This case study describes the diagnosis and treatment of a 7-month-old boy who came to Cincinnati Children’s Histiocytosis Center.
Starting at 2 months of age, the patient presented with rashes in his armpits, groin and scalp. He received multiple treatments for eczema with no response.
The patient also had recurrent ear drainage starting at 3 months of age. He received two sets of pressure equalization (PE) tubes to treat the drainage.
During surgery for a third set of PE tubes, the surgeon noticed a small mass next to the ear. The mass was biopsied and tested positive for Langerhans cell histiocytosis (LCH). The biopsy also revealed a BRAF-V600E gene mutation by immunohistochemistry (IHC) and polymerase chain reaction (PCR). Peripheral blood was also positive for BRAF-V600E.

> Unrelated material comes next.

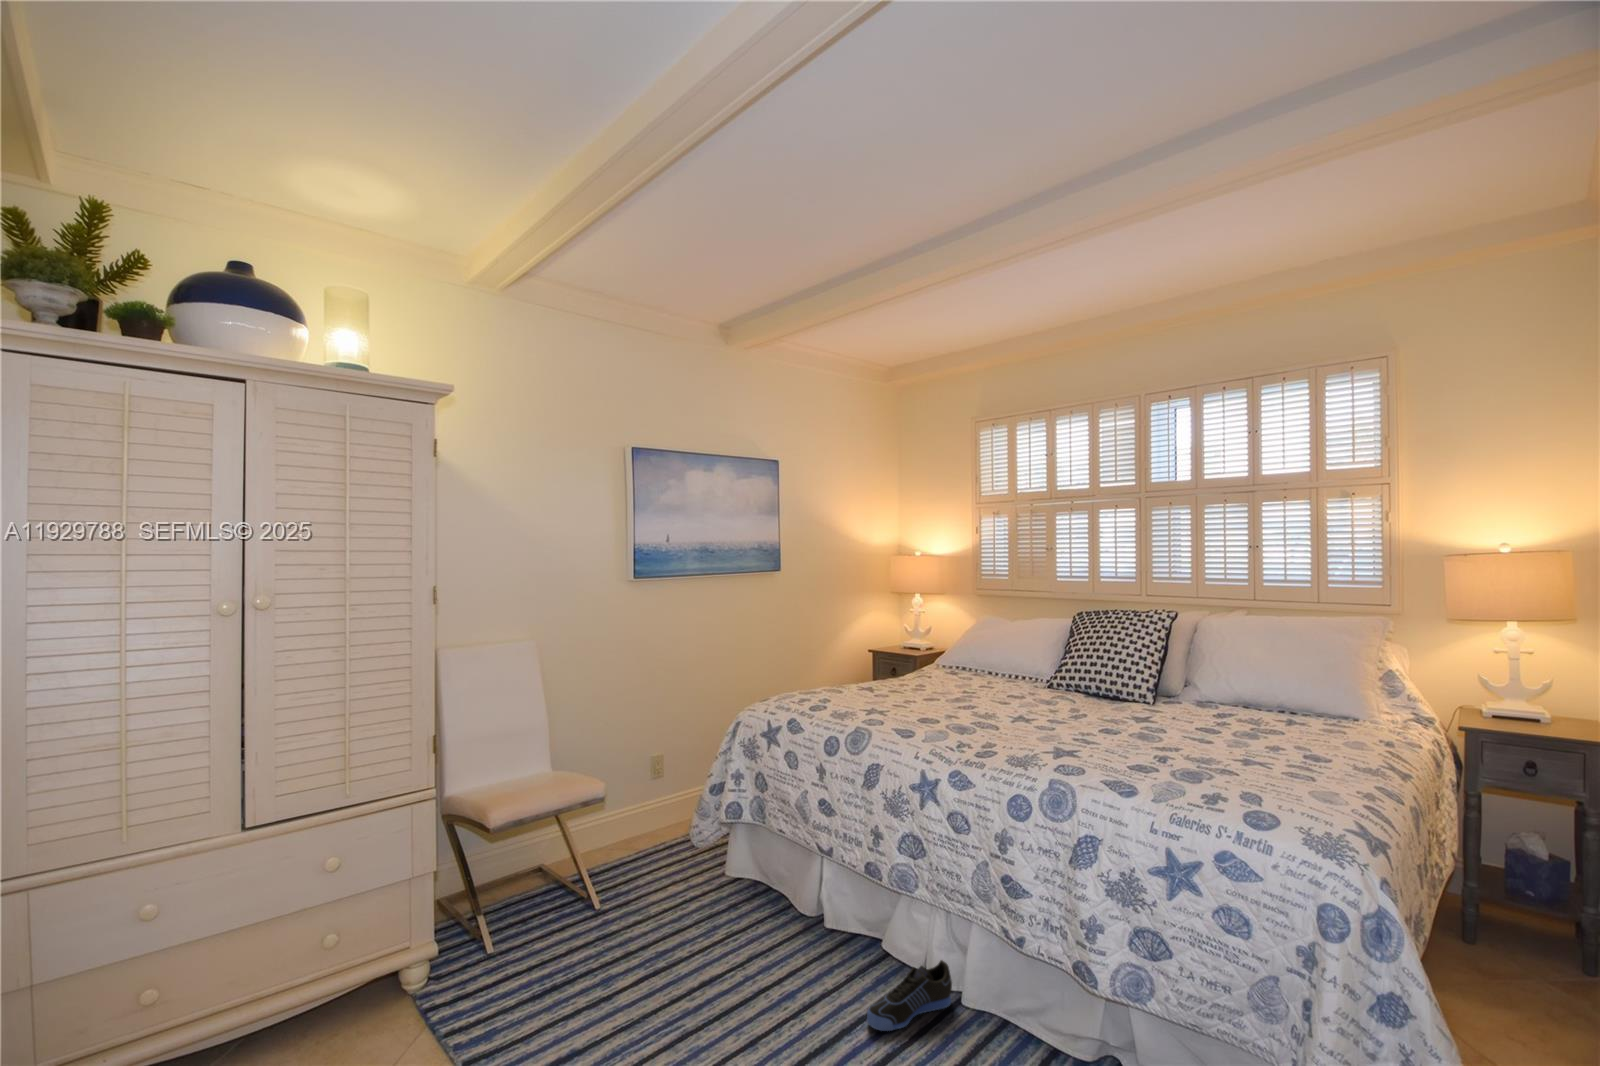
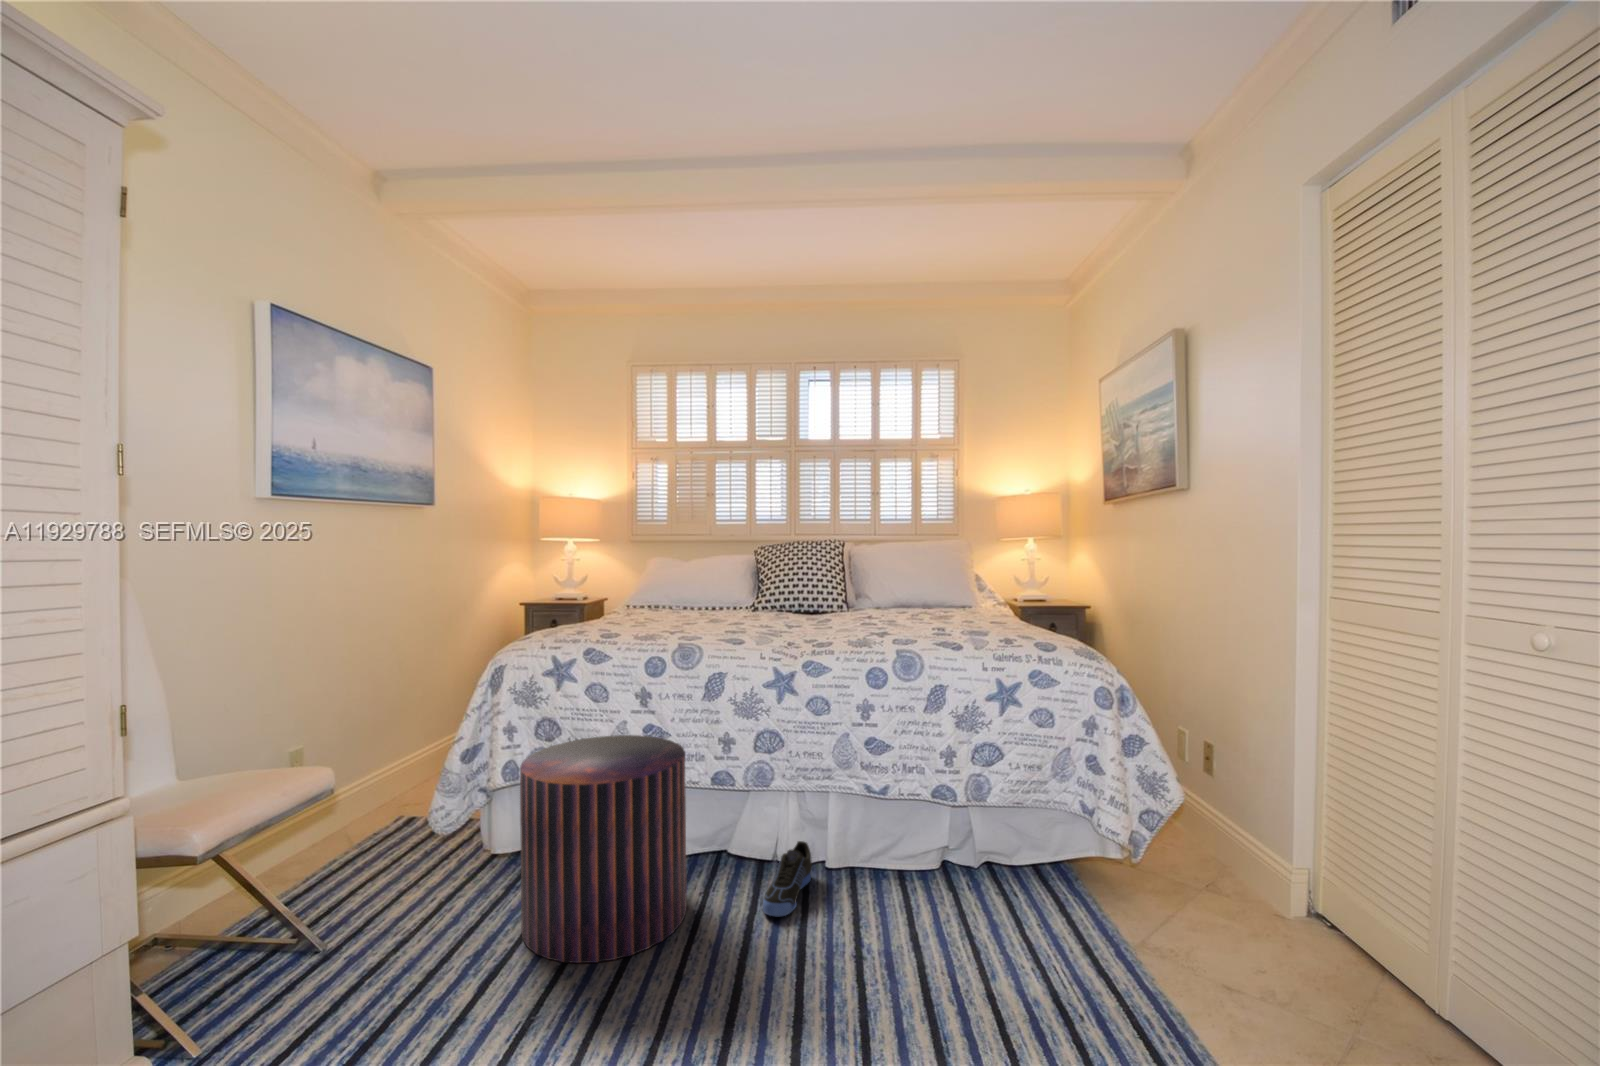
pouf: none [689,800,829,1005] -> present [520,735,687,963]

We immediately began treatment with the oral MEK inhibitor trametinib. Although the patient tested positive for BRAF-V600E, we’ve found MEK inhibitors to be effective in treating LCH with any genetic mutation.

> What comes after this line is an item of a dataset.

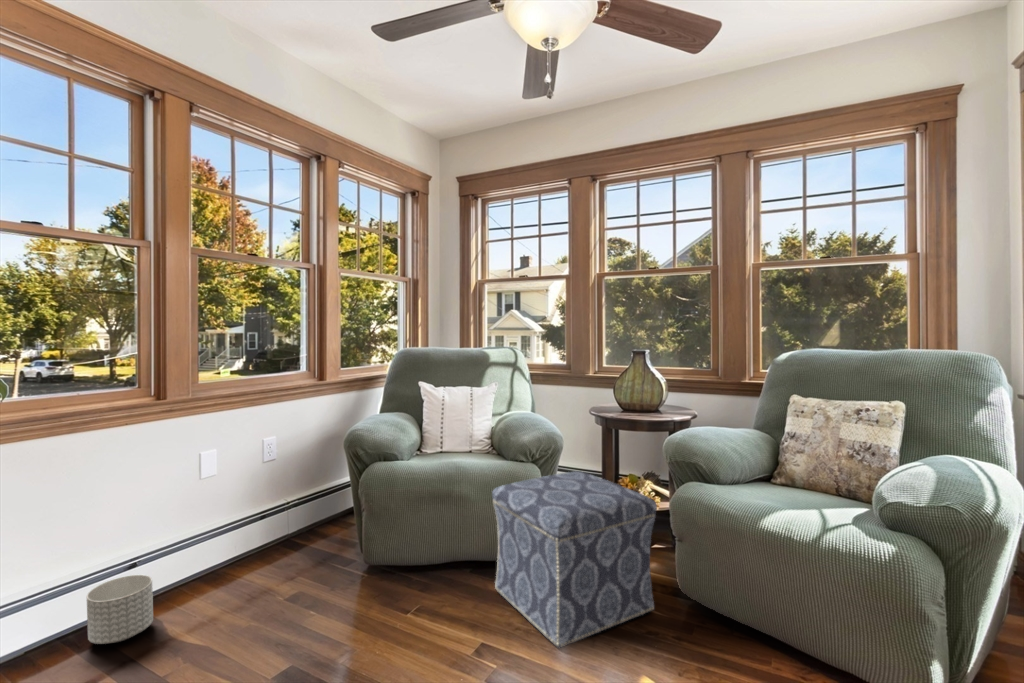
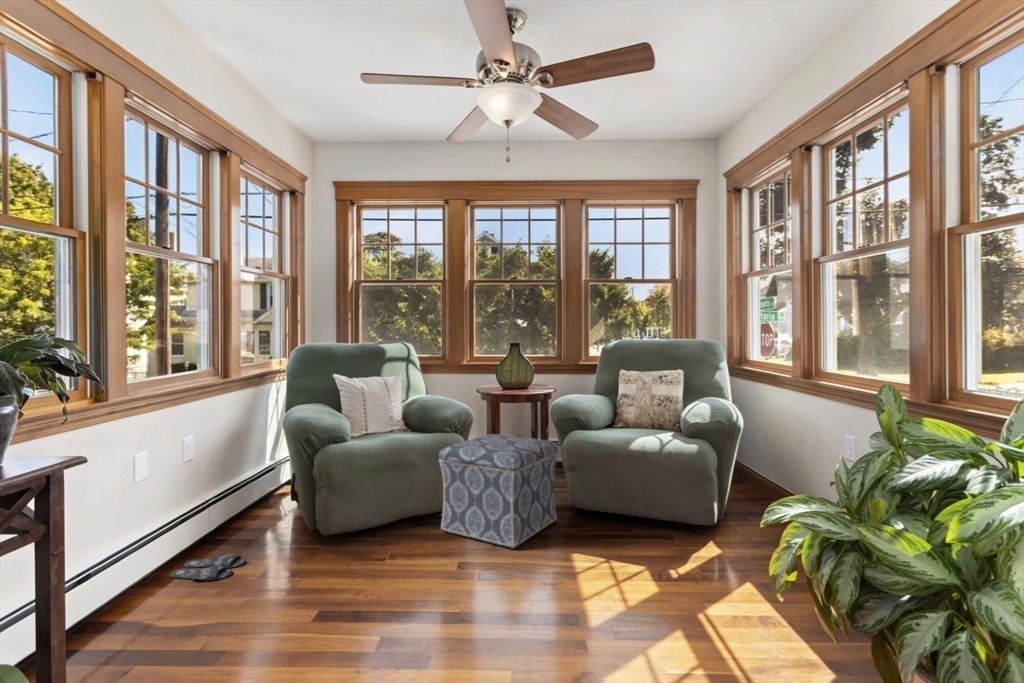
slippers: none [214,568,284,600] -> present [170,554,246,581]
planter: present [87,575,153,644] -> none [88,566,152,631]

One week after starting the trametinib, the patient’s ear drainage stopped. The patient’s rashes began to subside two weeks after treatment. By six weeks, there was minimal evidence of the armpit rash.
After months of failed treatments, our patient’s symptoms began to subside just one week after starting trametinib. He experienced a full recovery and was able to avoid the side effects of systemic chemotherapy.
With these positive results, along with many others, Cincinnati Children’s is actively exploring clinical trials that use MEK inhibitors in the treatment of LCH and other histiocytic disorders. We hope that these trials will lead to a new standard therapy, with gene inhibitors becoming the universal frontline treatment for LCH and related conditions.
Thanks to gene inhibitors like trametinib, LCH is no longer a life-threatening disorder for infants and children.
Case Study: Diagnosis and Treatment of Infant with Systemic LCH
This case study describes the diagnosis and treatment of an infant who came to Cincinnati Children’s Histiocytosis Center. The young boy was born with a series of symptoms and complications related to LCH.
Shortly after birth, the patient developed a rash covering his entire back. The patient also presented with a fever, reduced oral intake, diarrhea, vomiting, pancytopenia and hyperbilirubinemia.
A skin biopsy tested positive for LCH. A subsequent PET scan also showed fluorodeoxyglucose (FDG) uptake throughout the patient’s skeleton and intestine, as well as patchy uptake in the liver. The PET scan also showed a lytic skull lesion.
The biopsy revealed a BRAF-V600E gene mutation, and peripheral blood was also positive for BRAF-V600E.
We immediately began treatment with trametinib, an oral MEK inhibitor. We’ve found these inhibitors are effective in treating all LCH patients with gene mutations regardless of which mutation they have.
Two weeks after starting the trametinib, the patient’s fever resolved, the vomiting and diarrhea stopped, and he began nursing and bottle feeding. The patient’s blood counts recovered and bilirubin levels declined.
By week six of trametinib treatment, the patient’s skin rash had resolved, and all the patient’s lab work returned normal results. The patient also started to gain weight.
At 10 weeks, the patient’s PET scan looked completely normal. However, BRAF-V600E was still positive in the blood and bone marrow.
Eight months later, he celebrated his first birthday. According to his pediatrician, he is a perfectly normal 1-year-old, with 18 teeth and a head full of hair.
An infant born with systemic LCH and multiple life-threatening symptoms was able to make a full recovery into a happy, healthy baby. The patient was also able to avoid the severe side effects of systemic chemotherapy by undergoing a novel gene inhibitor treatment.
Although the trametinib treatment saved the infant’s life, blood and bone marrow still tested positive for the BRAF-V600E mutation. More research is needed to determine the length of treatment needed to eliminate these mutations. To that end, we’re actively studying ways to monitor the clinical course of disease and better predict when mutant cells disappear from the body.
Cincinnati Children’s is also pursuing clinical trials for MEK inhibitors in hopes of making it the standard frontline treatment for LCH and histiocytosis patients with genetic mutations.